If your loved one is the victim of nursing home abuse or neglect, bed sores or medical staff failure, you need the guidance of an experienced, AV-rated attorney. Our White Plains nursing home attorneys will aggressively advocate for your right to monetary damages. Contact a Westchester County nursing home neglect attorney today.
Lillian Bullard v. Daughters of Jacob Nursing Rehabilitation Center and Salome Oby Ordu, LNP, Index No. 14849/05 (Bronx Co. Sup. Ct.) was a nursing home "bed sore case" that settled for $369,000. Unfortunately, Ms. Bullard died shortly after filing suit and the case was seen through to its conclusion by the family for the conscious pain and suffering of the decedent, Lillian Bullard, whose lower left limb had to be amputated as a direct result of the "bed sore."
Sometimes bed sore cases can overlap with theories of medical malpractice. In Trainor v. Westchester County Health Care Corp. d/b/a Westchester Medical, et al Center 2009 WL 6043095 (Westchester Sup.) the plaintiff, Eric Trainor, 26, a construction worker, sustained a traumatic injury that caused permanent quadriplegia. He was transported to Westchester Medical Center, in Valhalla During his hospitalization, Mr. Trainor developed three decubitus ulcers, which are commonly termed "bedsores." The sores progressed to stage-IV status, and at trial we claimed that they greatly restricted the amount of rehabilitation that he was able to undergo. We argued to the jury that the bedsores were a product of the hospital's staff's failure to properly manage his convalescence.

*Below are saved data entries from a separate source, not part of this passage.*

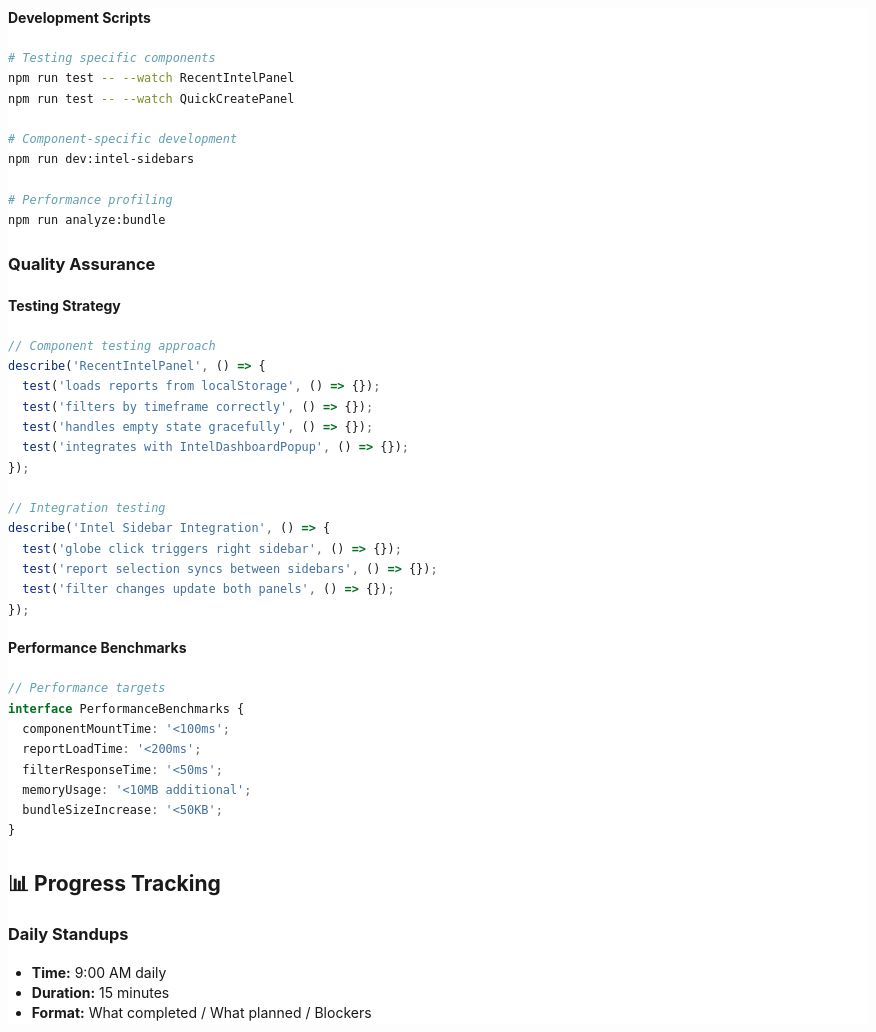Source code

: #### Development Scripts
```bash
# Testing specific components
npm run test -- --watch RecentIntelPanel
npm run test -- --watch QuickCreatePanel

# Component-specific development
npm run dev:intel-sidebars

# Performance profiling
npm run analyze:bundle
```

### Quality Assurance

#### Testing Strategy
```typescript
// Component testing approach
describe('RecentIntelPanel', () => {
  test('loads reports from localStorage', () => {});
  test('filters by timeframe correctly', () => {});
  test('handles empty state gracefully', () => {});
  test('integrates with IntelDashboardPopup', () => {});
});

// Integration testing
describe('Intel Sidebar Integration', () => {
  test('globe click triggers right sidebar', () => {});
  test('report selection syncs between sidebars', () => {});
  test('filter changes update both panels', () => {});
});
```

#### Performance Benchmarks
```typescript
// Performance targets
interface PerformanceBenchmarks {
  componentMountTime: '<100ms';
  reportLoadTime: '<200ms';
  filterResponseTime: '<50ms';
  memoryUsage: '<10MB additional';
  bundleSizeIncrease: '<50KB';
}
```

## 📊 Progress Tracking

### Daily Standups
- **Time:** 9:00 AM daily
- **Duration:** 15 minutes
- **Format:** What completed / What planned / Blockers
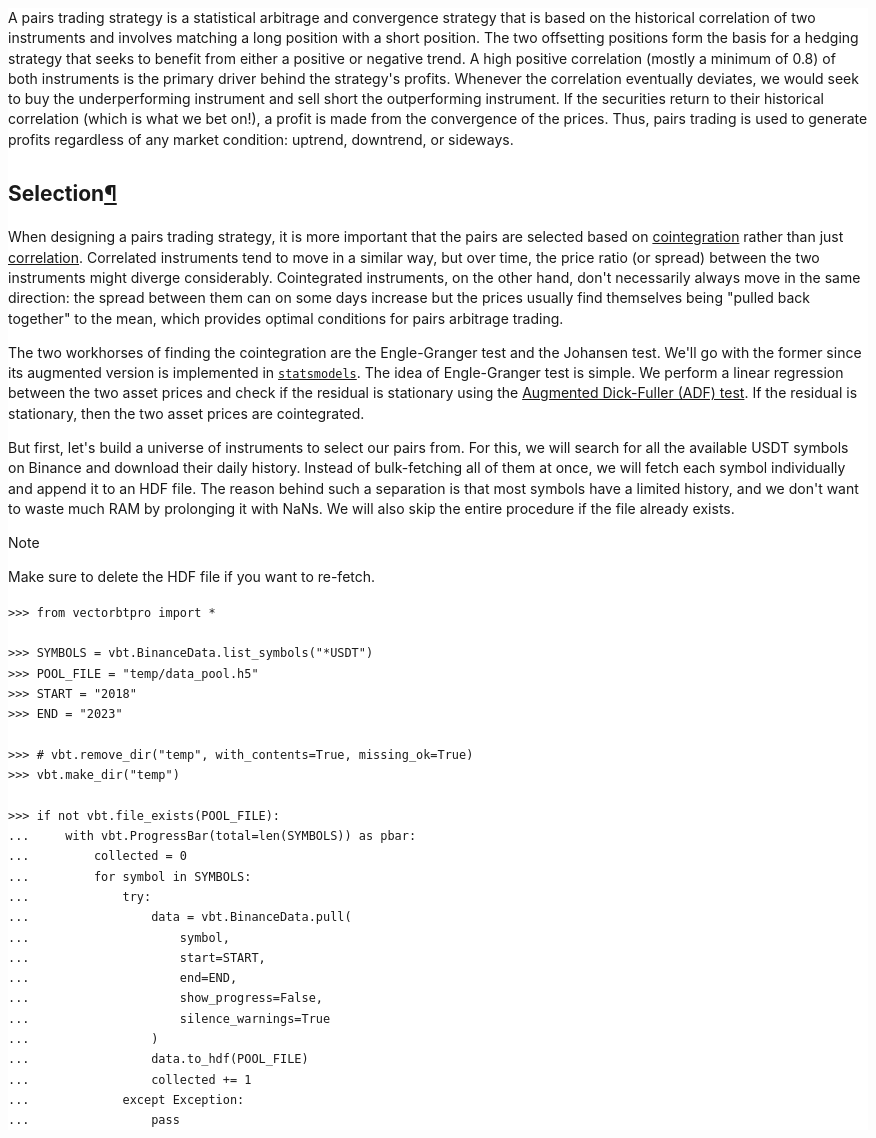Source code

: A pairs trading strategy is a statistical arbitrage and convergence strategy that is based on the historical correlation of two instruments and involves matching a long position with a short position. The two offsetting positions form the basis for a hedging strategy that seeks to benefit from either a positive or negative trend. A high positive correlation (mostly a minimum of 0.8) of both instruments is the primary driver behind the strategy's profits. Whenever the correlation eventually deviates, we would seek to buy the underperforming instrument and sell short the outperforming instrument. If the securities return to their historical correlation (which is what we bet on!), a profit is made from the convergence of the prices. Thus, pairs trading is used to generate profits regardless of any market condition: uptrend, downtrend, or sideways.

## Selection[¶](https://vectorbt.pro/pvt_40509f46/tutorials/pairs-trading/#selection "Permanent link")

When designing a pairs trading strategy, it is more important that the pairs are selected based on [cointegration](https://en.wikipedia.org/wiki/Cointegration) rather than just [correlation](https://en.wikipedia.org/wiki/Correlation). Correlated instruments tend to move in a similar way, but over time, the price ratio (or spread) between the two instruments might diverge considerably. Cointegrated instruments, on the other hand, don't necessarily always move in the same direction: the spread between them can on some days increase but the prices usually find themselves being "pulled back together" to the mean, which provides optimal conditions for pairs arbitrage trading.

The two workhorses of finding the cointegration are the Engle-Granger test and the Johansen test. We'll go with the former since its augmented version is implemented in [`statsmodels`](https://www.statsmodels.org/). The idea of Engle-Granger test is simple. We perform a linear regression between the two asset prices and check if the residual is stationary using the [Augmented Dick-Fuller (ADF) test](https://en.wikipedia.org/wiki/Augmented_Dickey%E2%80%93Fuller_test). If the residual is stationary, then the two asset prices are cointegrated.

But first, let's build a universe of instruments to select our pairs from. For this, we will search for all the available USDT symbols on Binance and download their daily history. Instead of bulk-fetching all of them at once, we will fetch each symbol individually and append it to an HDF file. The reason behind such a separation is that most symbols have a limited history, and we don't want to waste much RAM by prolonging it with NaNs. We will also skip the entire procedure if the file already exists.

Note

Make sure to delete the HDF file if you want to re-fetch.

```
>>> from vectorbtpro import *

>>> SYMBOLS = vbt.BinanceData.list_symbols("*USDT")  
>>> POOL_FILE = "temp/data_pool.h5"
>>> START = "2018"
>>> END = "2023"

>>> # vbt.remove_dir("temp", with_contents=True, missing_ok=True)
>>> vbt.make_dir("temp")  

>>> if not vbt.file_exists(POOL_FILE):
...     with vbt.ProgressBar(total=len(SYMBOLS)) as pbar:  
...         collected = 0
...         for symbol in SYMBOLS:
...             try:
...                 data = vbt.BinanceData.pull(
...                     symbol, 
...                     start=START,
...                     end=END,
...                     show_progress=False,
...                     silence_warnings=True
...                 )
...                 data.to_hdf(POOL_FILE)  
...                 collected += 1
...             except Exception:
...                 pass
```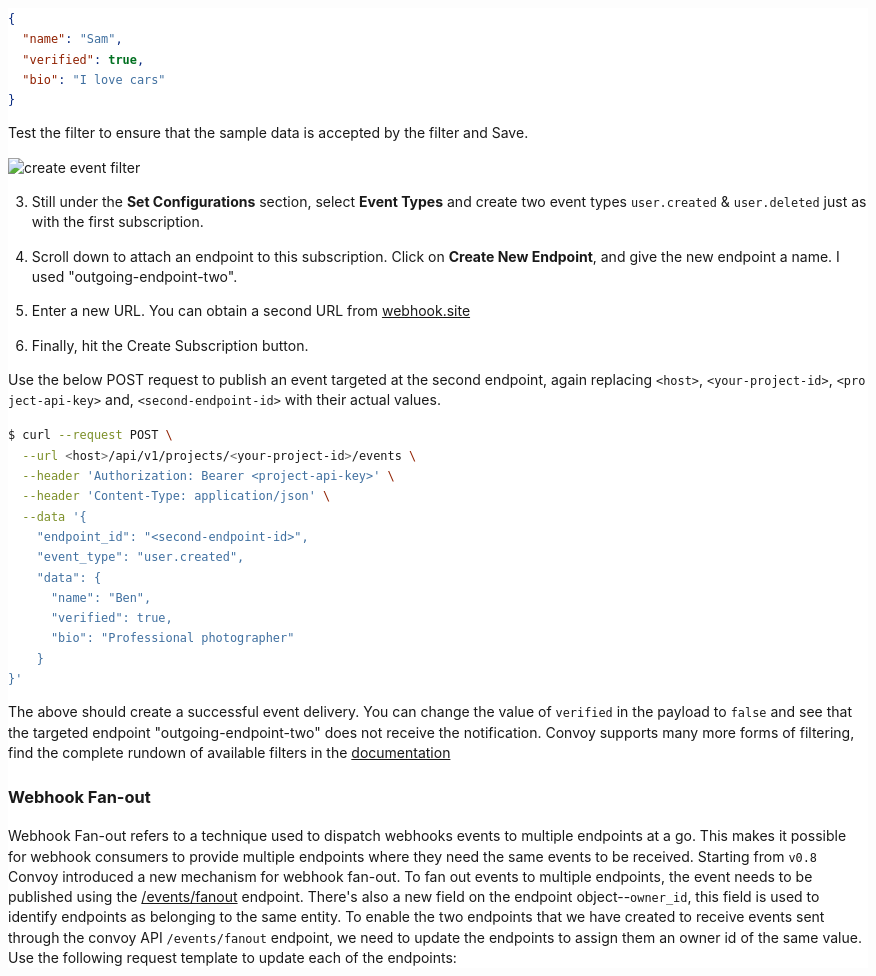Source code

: 
```json
{
  "name": "Sam",
  "verified": true,
  "bio": "I love cars"
}
```
Test the filter to ensure that the sample data is accepted by the filter and Save.

![create event filter](/blog-assets/create-a-subscription-filter.gif)

3. Still under the **Set Configurations** section, select **Event Types** and create two event types `user.created` & `user.deleted` just as with the first subscription.


4. Scroll down to attach an endpoint to this subscription. Click on **Create New Endpoint**, and give the new endpoint a name. I used "outgoing-endpoint-two".
5. Enter a new URL. You can obtain a second URL from [webhook.site](https://webhook.site)
6. Finally, hit the Create Subscription button.


Use the below POST request to publish an event targeted at the second endpoint, again replacing `<host>`, `<your-project-id>`, `<project-api-key>` and, `<second-endpoint-id>` with their actual values.

```bash {% file="terminal" %}
$ curl --request POST \
  --url <host>/api/v1/projects/<your-project-id>/events \
  --header 'Authorization: Bearer <project-api-key>' \
  --header 'Content-Type: application/json' \
  --data '{
    "endpoint_id": "<second-endpoint-id>",
    "event_type": "user.created",
    "data": {
      "name": "Ben",
      "verified": true,
      "bio": "Professional photographer"
    }
}'
```

The above should create a successful event delivery. You can change the value of `verified` in the payload to `false` and see that the targeted endpoint "outgoing-endpoint-two" does not receive the notification. Convoy supports many more forms of filtering, find the complete rundown of available filters in the [documentation](https://getconvoy.io/docs/manual/subscriptions/#subscription-filters)


### Webhook Fan-out
Webhook Fan-out refers to a technique used to dispatch webhooks events to multiple endpoints at a go. This makes it possible for webhook consumers to provide multiple endpoints where they need the same events to be received. Starting from `v0.8` Convoy introduced a new mechanism for webhook fan-out. To fan out events to multiple endpoints, the event needs to be published using the [/events/fanout](https://convoy.readme.io/reference/post_v1-projects-projectid-events-fanout) endpoint. There's also a new field on the endpoint object--`owner_id`, this field is used to identify endpoints as belonging to the same entity. To enable the two endpoints that we have created to receive events sent through the convoy API `/events/fanout` endpoint, we need to update the endpoints to assign them an owner id of the same value. Use the following request template to update each of the endpoints:
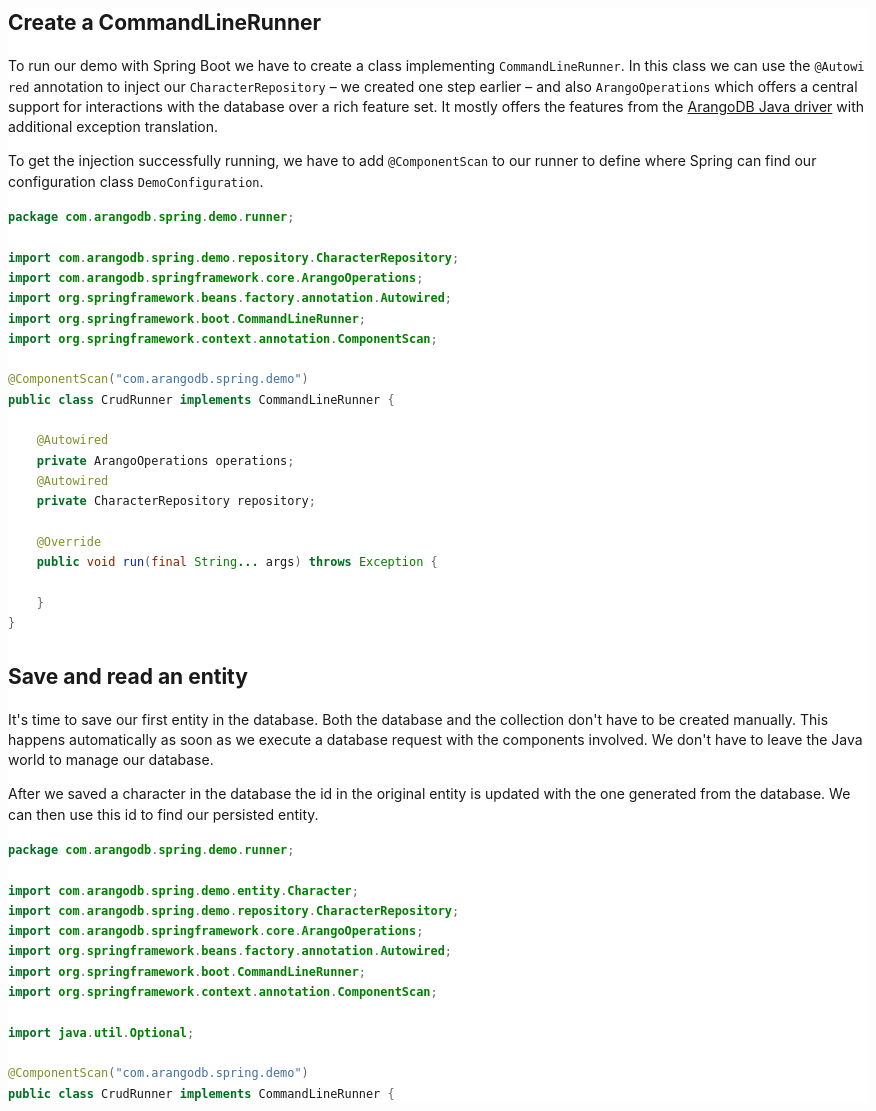 ## Create a CommandLineRunner

To run our demo with Spring Boot we have to create a class implementing `CommandLineRunner`. In this class we can use the
`@Autowired` annotation to inject our `CharacterRepository` – we created one step earlier – and also `ArangoOperations` which
offers a central support for interactions with the database over a rich feature set. It mostly offers the features from
the [ArangoDB Java driver](https://github.com/arangodb/arangodb-java-driver) with additional exception translation.

To get the injection successfully running, we have to add `@ComponentScan` to our runner to define where Spring can find
our configuration class `DemoConfiguration`.

```java
package com.arangodb.spring.demo.runner;

import com.arangodb.spring.demo.repository.CharacterRepository;
import com.arangodb.springframework.core.ArangoOperations;
import org.springframework.beans.factory.annotation.Autowired;
import org.springframework.boot.CommandLineRunner;
import org.springframework.context.annotation.ComponentScan;

@ComponentScan("com.arangodb.spring.demo")
public class CrudRunner implements CommandLineRunner {

    @Autowired
    private ArangoOperations operations;
    @Autowired
    private CharacterRepository repository;

    @Override
    public void run(final String... args) throws Exception {

    }
}
```

## Save and read an entity

It's time to save our first entity in the database. Both the database and the collection don't have to be created
manually. This happens automatically as soon as we execute a database request with the components involved. We don't
have to leave the Java world to manage our database.

After we saved a character in the database the id in the original entity is updated with the one generated from the
database. We can then use this id to find our persisted entity.

```java
package com.arangodb.spring.demo.runner;

import com.arangodb.spring.demo.entity.Character;
import com.arangodb.spring.demo.repository.CharacterRepository;
import com.arangodb.springframework.core.ArangoOperations;
import org.springframework.beans.factory.annotation.Autowired;
import org.springframework.boot.CommandLineRunner;
import org.springframework.context.annotation.ComponentScan;

import java.util.Optional;

@ComponentScan("com.arangodb.spring.demo")
public class CrudRunner implements CommandLineRunner {
```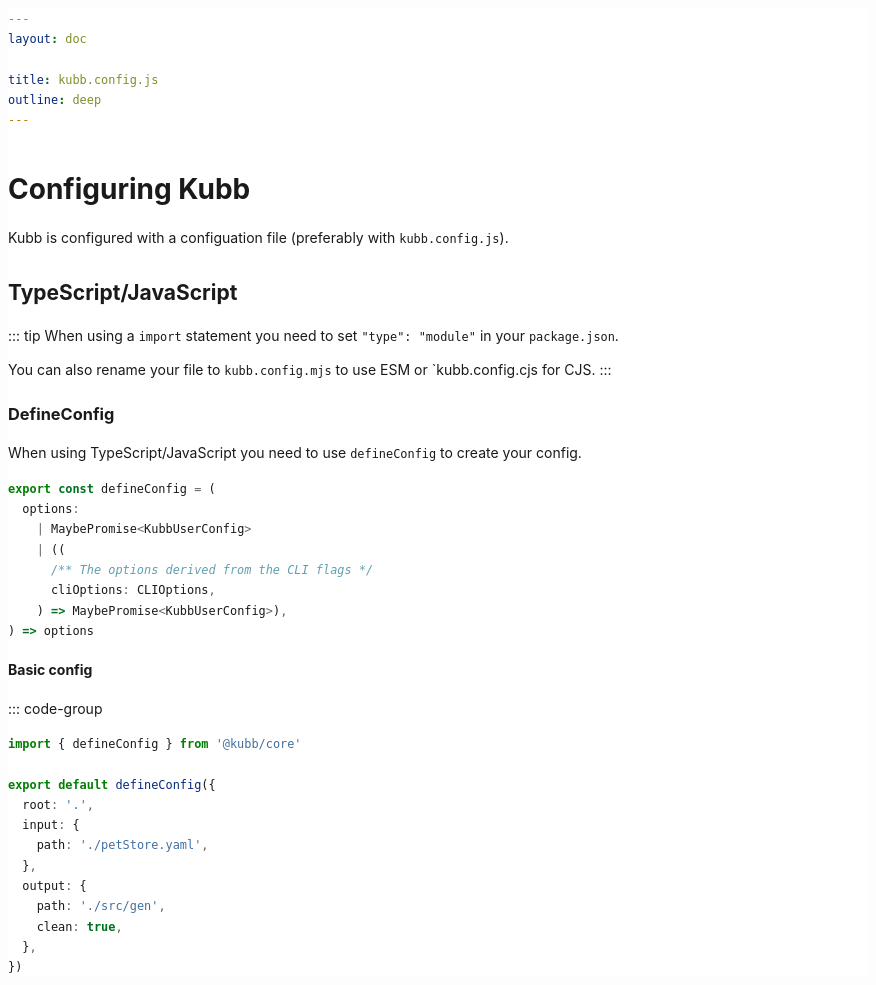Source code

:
 ```yaml
---
layout: doc

title: kubb.config.js
outline: deep
---
```


# Configuring Kubb

Kubb is configured with a configuation file (preferably with `kubb.config.js`).

## TypeScript/JavaScript

::: tip
When using a `import` statement you need to set `"type": "module"` in your `package.json`.

You can also rename your file to `kubb.config.mjs` to use ESM or `kubb.config.cjs for CJS.
:::

### DefineConfig

When using TypeScript/JavaScript you need to use `defineConfig` to create your config.

```typescript
export const defineConfig = (
  options:
    | MaybePromise<KubbUserConfig>
    | ((
      /** The options derived from the CLI flags */
      cliOptions: CLIOptions,
    ) => MaybePromise<KubbUserConfig>),
) => options
```

#### Basic config

::: code-group

```typescript [kubb.config.js]
import { defineConfig } from '@kubb/core'

export default defineConfig({
  root: '.',
  input: {
    path: './petStore.yaml',
  },
  output: {
    path: './src/gen',
    clean: true,
  },
})
```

We also contended that Mr. Trainor's quadriplegia stemmed from the C6 level of his spine, and that properly rehabilitated C6 quadriplegics can perform some everyday activities, including the operation of a motor vehicle and/or a self-propelled wheelchair. We contended that Mr. Trainor's bedsores impeded his ability to undergo more than one hour of daily rehabilitation, and as a result he permanently lost the ability to become a higher functioning quadriplegic. The jury returned a verdict of $2.6 million dollars which was reduced pursuant to a previously negotiated $800,000/$100,000 high/low agreement.